Nor does this suggest that there was no grace in the former covenants. Although God’s grace has always been plentiful, the new covenant is uniquely an era of grace because of Christ’s accomplishment as a gift of God’s grace, now most fully and comprehensively made available to all mankind, just as God had promised.
But what does the end of the Mosaic law era have to do with comfort and confidence in the current context? To be under the new era of grace is great comfort because then the law will not condemn us with its righteous demands that we cannot fully keep. And we know it does not condemn us even as we grapple with sin and seek to grow in Christlikeness, knowing we are do so imperfectly.
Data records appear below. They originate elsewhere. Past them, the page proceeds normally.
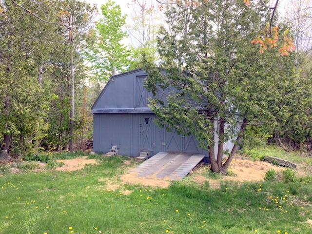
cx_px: 156
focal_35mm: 29
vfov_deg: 48.2
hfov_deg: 61.7
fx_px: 261
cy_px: 117
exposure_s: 1/199
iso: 25
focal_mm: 4.15
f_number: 2.2
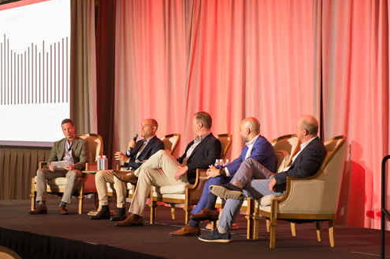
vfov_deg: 12.8
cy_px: 130
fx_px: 1159
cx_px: 197
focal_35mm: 107
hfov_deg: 19.1
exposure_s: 1/60
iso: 1600
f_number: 3.2
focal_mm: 70
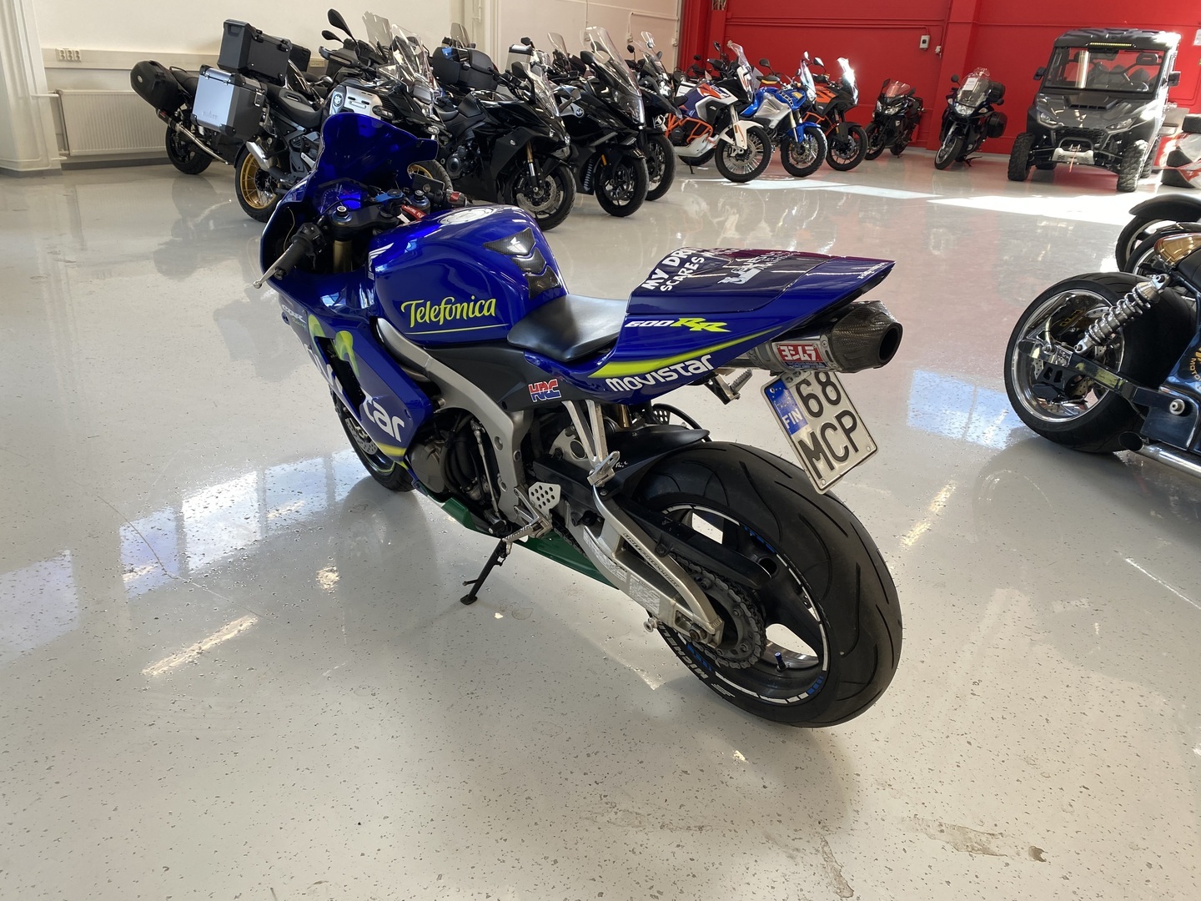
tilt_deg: -23.3
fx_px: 902
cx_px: 600
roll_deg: -2.3
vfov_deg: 53.1
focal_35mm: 26
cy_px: 450
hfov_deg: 67.3
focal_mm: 4.25
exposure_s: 1/100
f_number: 1.8
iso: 64
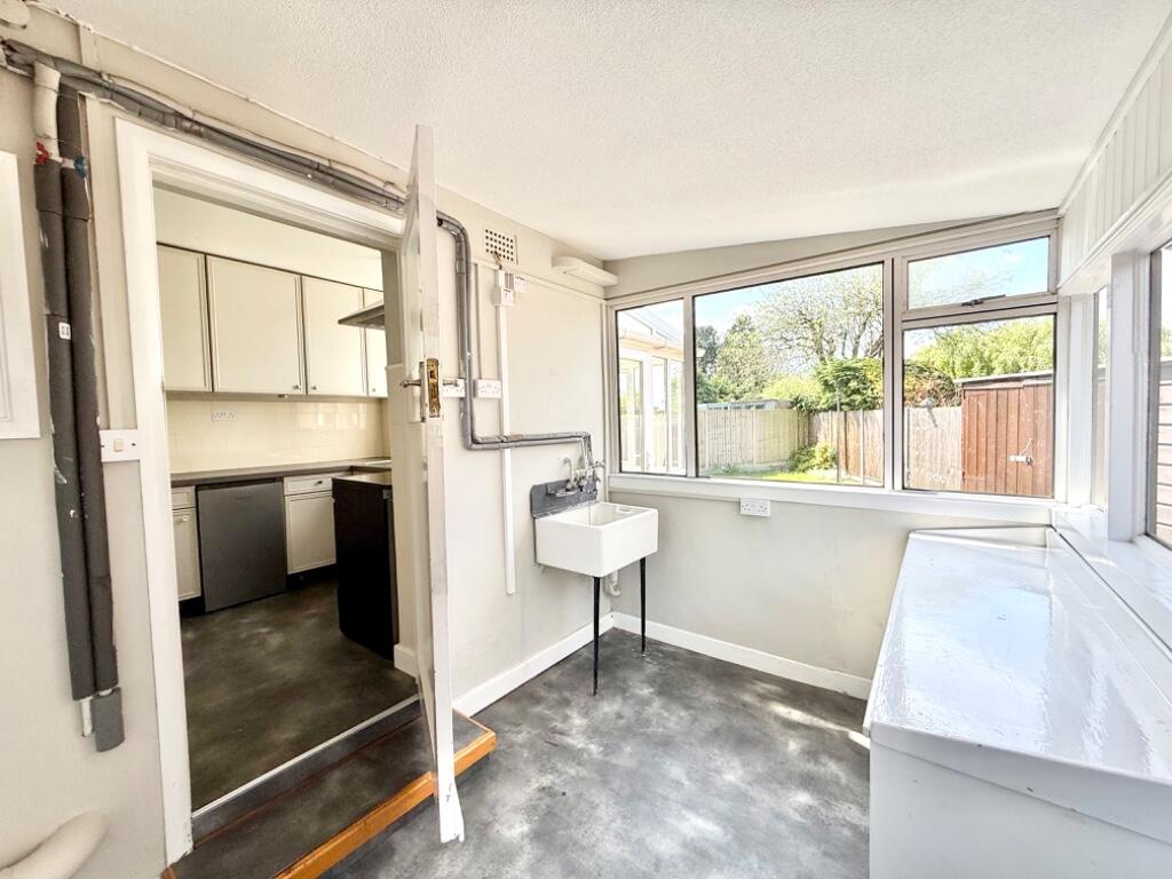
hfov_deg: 102.1
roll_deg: +0.8
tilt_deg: -2.1
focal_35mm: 14
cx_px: 586
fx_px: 474
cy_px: 440
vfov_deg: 85.7
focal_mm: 2.22
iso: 64
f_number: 2.2
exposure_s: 1/405
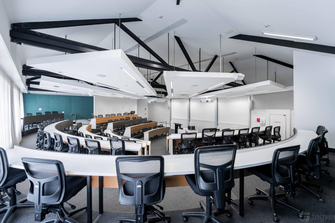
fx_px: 140
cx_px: 171
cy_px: 105
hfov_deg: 100.4
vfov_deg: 77.2
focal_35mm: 15
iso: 100
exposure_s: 1/400
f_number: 8
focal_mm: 14
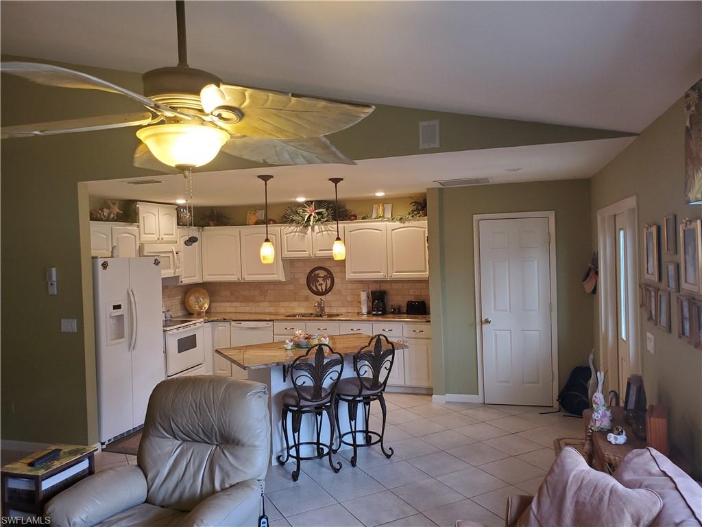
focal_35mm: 26
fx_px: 527
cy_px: 264
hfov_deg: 67.3
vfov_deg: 53.1
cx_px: 351
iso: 200
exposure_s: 1/39
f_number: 2.4
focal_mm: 4.3
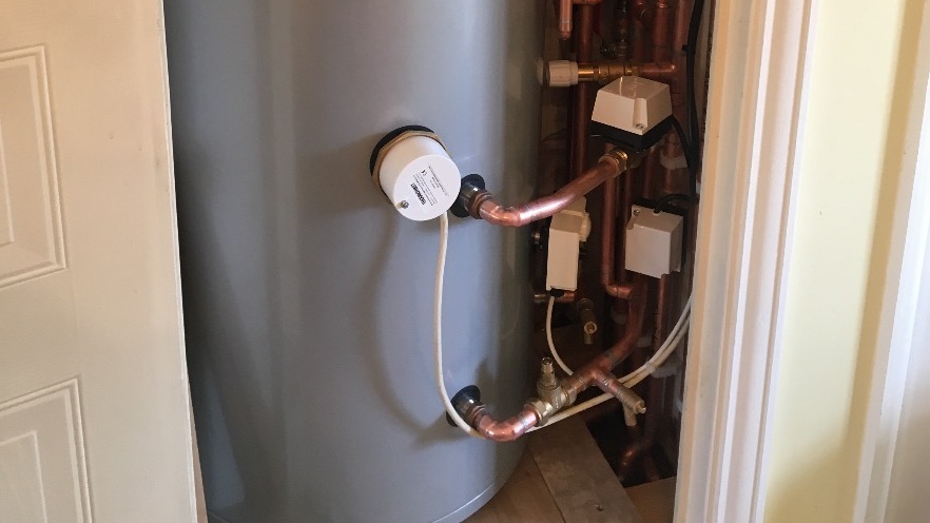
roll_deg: -0.5
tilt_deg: -16.9
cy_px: -52
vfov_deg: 25.7
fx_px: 1060
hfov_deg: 47.4
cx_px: 473
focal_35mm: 43
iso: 100
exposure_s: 1/33
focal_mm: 4.15
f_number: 2.2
When Paul comes back in chapter 7 to describe the role of the law with regard to sin, and even then to describe his own struggle to obey God’s moral law in the present, Paul’s own confidence is in the work of Christ for him and in him. He will therefore say at Romans 8:1 “There is therefore now no condemnation for those who are in Christ Jesus.”
Our inability to be perfectly righteous according to the law should not cause us fear. Instead, the law shows us our inability, and we know that Christ has fulfilled the righteous requirement of the law, so that by faith in him we too live to fulfill the spirit of the law by the Holy Spirit in us (Ro 8:4). May I once again encourage you to read and re-read Romans 6-8 together, especially while we are studying this section that predominantly focuses on progressive sanctification?
Once more, then, what should we take away from what Paul exhorts in this section of Romans 6?
Conclusion: The believer must learn to live consistently with new life in Christ.
As long as we have mortal bodies, we are in an ongoing power struggle with sin, even though we have been freed from its dominion by being united to Christ. Sanctification (being set apart to God in holiness) is the process by which we are made progressively more and more into the image of Christ, who is perfectly holy, who rules over sin instead of sin ruling him. Our confidence for both the beginning and the continuation of our sanctification is not ourselves, but Christ. Even so, God calls on us to cooperate with this purification by actively submitting to our new master instead of the old master, sin.
By God’s grace to us through faith in Christ Jesus, we have the privilege of investing every aspect of ourselves as weapons for what God is doing, both in us and through us. So we actively depend on God and deny the old master and serve the new… to whom be the glory and dominion both now and forever. Amen.